On June 16, 2014, I was aboard a plane headed for Africa. I was thirty-one and on my way out of the country for my first time. Ever. Four months previous to this, I had seen the end of an eight and a half year relationship – meaning I was single for the first time since my early twenties. The irony that I was headed to a small school for girls to teach the importance of telling their stories with their own voices when I was just learning that I had no idea what I even wanted my story to be was not lost on me. But the three weeks I spent there, with some of the hardest working students I have ever met, taught me more about the importance of my own voice than any other experience in my life thus far. Some of these women had already fought harder just to get an education than most people will ever have to fight in their entire lives. And they jumped at the opportunity to tell their stories in order to help other young women have access to education. They were able to opt into publishing their story in a collection that would then raise money for scholarships to the school

because the best part about loving stories? Getting to share them.
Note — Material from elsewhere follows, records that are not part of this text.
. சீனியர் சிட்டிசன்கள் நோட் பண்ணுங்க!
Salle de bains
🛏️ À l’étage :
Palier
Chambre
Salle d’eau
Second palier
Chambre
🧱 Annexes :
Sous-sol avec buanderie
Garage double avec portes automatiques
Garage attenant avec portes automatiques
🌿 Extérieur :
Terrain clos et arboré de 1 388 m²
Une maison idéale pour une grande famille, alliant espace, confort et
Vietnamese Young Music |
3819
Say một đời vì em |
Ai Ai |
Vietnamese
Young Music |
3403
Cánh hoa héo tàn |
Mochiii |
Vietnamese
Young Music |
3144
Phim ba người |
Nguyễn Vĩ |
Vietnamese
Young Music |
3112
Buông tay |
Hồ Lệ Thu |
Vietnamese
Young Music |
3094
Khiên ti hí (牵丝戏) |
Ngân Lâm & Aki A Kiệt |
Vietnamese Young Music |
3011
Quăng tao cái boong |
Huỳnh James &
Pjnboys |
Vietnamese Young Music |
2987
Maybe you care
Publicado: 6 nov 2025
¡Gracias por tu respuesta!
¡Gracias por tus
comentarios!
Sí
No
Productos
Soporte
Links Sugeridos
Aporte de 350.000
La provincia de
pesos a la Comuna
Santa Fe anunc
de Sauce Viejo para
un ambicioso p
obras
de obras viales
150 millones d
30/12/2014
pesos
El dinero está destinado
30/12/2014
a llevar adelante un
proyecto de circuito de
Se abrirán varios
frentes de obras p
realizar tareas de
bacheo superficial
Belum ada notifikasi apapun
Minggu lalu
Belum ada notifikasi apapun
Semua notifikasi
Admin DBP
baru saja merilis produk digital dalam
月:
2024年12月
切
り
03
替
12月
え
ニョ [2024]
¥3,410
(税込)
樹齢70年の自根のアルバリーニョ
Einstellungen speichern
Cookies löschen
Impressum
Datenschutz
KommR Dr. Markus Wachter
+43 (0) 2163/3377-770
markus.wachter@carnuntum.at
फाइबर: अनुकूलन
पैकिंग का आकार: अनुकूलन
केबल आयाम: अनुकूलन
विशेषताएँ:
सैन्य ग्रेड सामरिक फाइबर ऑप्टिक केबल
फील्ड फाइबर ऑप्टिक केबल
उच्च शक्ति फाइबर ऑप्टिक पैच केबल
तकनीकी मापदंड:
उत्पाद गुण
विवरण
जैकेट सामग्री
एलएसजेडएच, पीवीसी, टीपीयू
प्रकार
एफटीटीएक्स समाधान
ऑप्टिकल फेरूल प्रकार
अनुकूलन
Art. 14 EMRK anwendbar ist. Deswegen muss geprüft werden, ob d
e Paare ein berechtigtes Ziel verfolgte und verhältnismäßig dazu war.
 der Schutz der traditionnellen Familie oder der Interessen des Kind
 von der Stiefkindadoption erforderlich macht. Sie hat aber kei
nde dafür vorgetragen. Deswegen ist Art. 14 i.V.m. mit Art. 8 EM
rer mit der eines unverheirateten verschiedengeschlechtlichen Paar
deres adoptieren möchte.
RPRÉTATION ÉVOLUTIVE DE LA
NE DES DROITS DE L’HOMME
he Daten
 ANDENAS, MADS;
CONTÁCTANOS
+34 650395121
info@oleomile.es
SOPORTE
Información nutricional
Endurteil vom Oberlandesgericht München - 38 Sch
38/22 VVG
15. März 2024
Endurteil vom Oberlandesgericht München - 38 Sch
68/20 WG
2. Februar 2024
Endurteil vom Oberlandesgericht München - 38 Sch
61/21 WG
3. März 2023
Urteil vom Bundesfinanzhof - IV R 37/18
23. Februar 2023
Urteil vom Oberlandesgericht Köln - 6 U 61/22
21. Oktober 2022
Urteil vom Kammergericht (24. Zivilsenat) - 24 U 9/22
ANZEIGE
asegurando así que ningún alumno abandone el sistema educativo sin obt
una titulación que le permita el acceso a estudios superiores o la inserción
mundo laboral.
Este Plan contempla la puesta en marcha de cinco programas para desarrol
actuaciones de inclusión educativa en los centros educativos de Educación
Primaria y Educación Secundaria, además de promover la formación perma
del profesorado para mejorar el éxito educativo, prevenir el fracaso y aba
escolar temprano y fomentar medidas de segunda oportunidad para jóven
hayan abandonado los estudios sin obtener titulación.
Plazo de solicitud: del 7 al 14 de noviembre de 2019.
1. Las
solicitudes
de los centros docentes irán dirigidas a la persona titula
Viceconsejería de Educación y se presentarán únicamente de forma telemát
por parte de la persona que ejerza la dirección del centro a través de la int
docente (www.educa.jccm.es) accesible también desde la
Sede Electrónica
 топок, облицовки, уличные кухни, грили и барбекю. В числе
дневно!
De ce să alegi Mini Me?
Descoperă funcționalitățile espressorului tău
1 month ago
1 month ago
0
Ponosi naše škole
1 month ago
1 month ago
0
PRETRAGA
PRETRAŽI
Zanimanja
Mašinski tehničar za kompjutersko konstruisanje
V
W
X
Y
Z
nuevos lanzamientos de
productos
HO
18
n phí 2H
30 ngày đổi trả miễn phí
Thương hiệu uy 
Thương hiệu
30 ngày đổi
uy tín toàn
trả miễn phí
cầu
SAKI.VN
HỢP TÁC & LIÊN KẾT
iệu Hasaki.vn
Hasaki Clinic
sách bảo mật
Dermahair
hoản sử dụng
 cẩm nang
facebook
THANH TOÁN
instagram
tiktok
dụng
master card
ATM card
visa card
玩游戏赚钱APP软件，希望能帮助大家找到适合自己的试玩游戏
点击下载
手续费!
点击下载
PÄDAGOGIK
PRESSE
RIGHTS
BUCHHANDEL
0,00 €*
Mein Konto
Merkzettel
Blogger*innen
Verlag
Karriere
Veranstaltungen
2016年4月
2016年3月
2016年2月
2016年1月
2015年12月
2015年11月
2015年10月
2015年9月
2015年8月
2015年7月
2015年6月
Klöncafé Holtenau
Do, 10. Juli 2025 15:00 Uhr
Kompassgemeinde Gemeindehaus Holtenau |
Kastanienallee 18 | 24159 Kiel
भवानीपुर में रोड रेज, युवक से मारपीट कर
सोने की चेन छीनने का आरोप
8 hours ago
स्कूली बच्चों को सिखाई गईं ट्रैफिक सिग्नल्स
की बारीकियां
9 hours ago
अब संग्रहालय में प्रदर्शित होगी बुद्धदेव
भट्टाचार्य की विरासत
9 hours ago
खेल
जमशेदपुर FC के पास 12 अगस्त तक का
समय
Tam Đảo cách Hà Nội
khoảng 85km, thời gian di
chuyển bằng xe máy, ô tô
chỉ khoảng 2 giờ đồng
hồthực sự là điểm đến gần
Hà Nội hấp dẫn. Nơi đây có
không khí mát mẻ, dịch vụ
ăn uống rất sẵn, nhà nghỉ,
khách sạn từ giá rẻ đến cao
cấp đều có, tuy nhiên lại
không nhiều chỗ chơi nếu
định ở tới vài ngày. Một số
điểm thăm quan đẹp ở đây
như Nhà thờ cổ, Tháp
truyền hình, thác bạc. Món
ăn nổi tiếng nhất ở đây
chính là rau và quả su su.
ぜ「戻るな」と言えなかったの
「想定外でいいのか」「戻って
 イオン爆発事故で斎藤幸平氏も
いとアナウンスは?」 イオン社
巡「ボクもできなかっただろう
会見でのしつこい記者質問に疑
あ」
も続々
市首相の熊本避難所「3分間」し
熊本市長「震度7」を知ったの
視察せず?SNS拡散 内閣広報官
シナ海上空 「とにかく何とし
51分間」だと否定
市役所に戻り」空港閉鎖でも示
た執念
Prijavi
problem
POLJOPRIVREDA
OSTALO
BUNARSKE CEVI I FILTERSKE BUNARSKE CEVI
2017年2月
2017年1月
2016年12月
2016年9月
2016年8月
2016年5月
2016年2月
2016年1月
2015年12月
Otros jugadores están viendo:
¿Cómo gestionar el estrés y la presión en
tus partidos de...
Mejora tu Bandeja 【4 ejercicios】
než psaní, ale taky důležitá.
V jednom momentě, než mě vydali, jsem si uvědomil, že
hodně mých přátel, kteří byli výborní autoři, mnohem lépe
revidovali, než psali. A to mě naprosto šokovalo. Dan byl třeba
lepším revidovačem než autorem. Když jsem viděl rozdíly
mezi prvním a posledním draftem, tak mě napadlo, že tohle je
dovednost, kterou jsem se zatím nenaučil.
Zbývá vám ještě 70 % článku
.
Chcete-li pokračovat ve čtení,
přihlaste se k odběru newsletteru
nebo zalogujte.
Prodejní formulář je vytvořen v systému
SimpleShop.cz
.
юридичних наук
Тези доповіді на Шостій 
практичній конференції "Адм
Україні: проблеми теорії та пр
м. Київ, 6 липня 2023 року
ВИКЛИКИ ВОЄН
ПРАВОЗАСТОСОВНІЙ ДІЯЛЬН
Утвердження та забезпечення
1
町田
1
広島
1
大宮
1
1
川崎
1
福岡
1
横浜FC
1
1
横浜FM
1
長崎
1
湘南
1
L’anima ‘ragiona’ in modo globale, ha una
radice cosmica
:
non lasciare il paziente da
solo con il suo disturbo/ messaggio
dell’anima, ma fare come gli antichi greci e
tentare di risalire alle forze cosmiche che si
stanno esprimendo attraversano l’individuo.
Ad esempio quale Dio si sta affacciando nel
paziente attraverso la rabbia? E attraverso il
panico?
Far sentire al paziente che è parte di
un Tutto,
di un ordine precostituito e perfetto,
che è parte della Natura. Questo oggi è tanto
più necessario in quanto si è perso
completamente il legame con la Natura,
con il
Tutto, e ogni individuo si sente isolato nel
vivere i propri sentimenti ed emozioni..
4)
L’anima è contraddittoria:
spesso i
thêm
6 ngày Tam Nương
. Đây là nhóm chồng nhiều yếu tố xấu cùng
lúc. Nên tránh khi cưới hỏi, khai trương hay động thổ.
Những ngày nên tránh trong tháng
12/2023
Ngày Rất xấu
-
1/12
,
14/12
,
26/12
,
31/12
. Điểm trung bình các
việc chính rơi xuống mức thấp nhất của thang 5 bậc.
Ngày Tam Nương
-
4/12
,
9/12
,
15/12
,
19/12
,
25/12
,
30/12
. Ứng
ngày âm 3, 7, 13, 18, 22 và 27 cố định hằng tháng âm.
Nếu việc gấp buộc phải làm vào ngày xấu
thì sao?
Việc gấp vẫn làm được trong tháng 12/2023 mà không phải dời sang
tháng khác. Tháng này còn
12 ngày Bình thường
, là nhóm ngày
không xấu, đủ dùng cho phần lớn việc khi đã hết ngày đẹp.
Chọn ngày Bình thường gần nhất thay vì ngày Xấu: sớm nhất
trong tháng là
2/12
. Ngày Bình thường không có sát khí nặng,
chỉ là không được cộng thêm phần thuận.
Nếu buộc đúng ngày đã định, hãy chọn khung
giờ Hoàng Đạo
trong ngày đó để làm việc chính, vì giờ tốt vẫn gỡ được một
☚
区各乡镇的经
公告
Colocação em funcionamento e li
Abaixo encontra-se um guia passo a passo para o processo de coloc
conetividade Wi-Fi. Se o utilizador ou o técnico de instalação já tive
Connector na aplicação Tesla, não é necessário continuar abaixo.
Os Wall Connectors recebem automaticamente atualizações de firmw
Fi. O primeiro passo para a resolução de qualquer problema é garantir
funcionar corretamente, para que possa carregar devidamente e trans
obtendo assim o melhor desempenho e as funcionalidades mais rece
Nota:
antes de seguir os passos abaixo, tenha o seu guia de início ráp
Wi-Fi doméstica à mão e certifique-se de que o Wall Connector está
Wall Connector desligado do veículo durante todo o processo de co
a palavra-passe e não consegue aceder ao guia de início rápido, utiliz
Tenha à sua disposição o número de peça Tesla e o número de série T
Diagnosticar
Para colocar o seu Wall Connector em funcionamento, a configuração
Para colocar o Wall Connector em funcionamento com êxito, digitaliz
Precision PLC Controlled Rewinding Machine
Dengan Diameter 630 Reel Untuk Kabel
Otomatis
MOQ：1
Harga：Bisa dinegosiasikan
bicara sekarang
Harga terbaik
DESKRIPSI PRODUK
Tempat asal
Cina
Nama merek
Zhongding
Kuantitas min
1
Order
A few years ago, my two-year-old nephew saw me reading – he grabbed a book, opened it up, and stared down the page – in perfect imitation of me. I remember thinking – if he learns nothing else from his auntie, let him learn to love stories. And in the couple years since, I’ve been astounded at the stories this little boy comes up with. Some may call what he does fibbing – I call it imagination. 🙂

And just last December, I sat on my sister’s couch snuggled up with my tiny nephew, and I listened as he read. I can honestly say that no matter how long I live, this moment will forever remain one of my absolute favorite memories.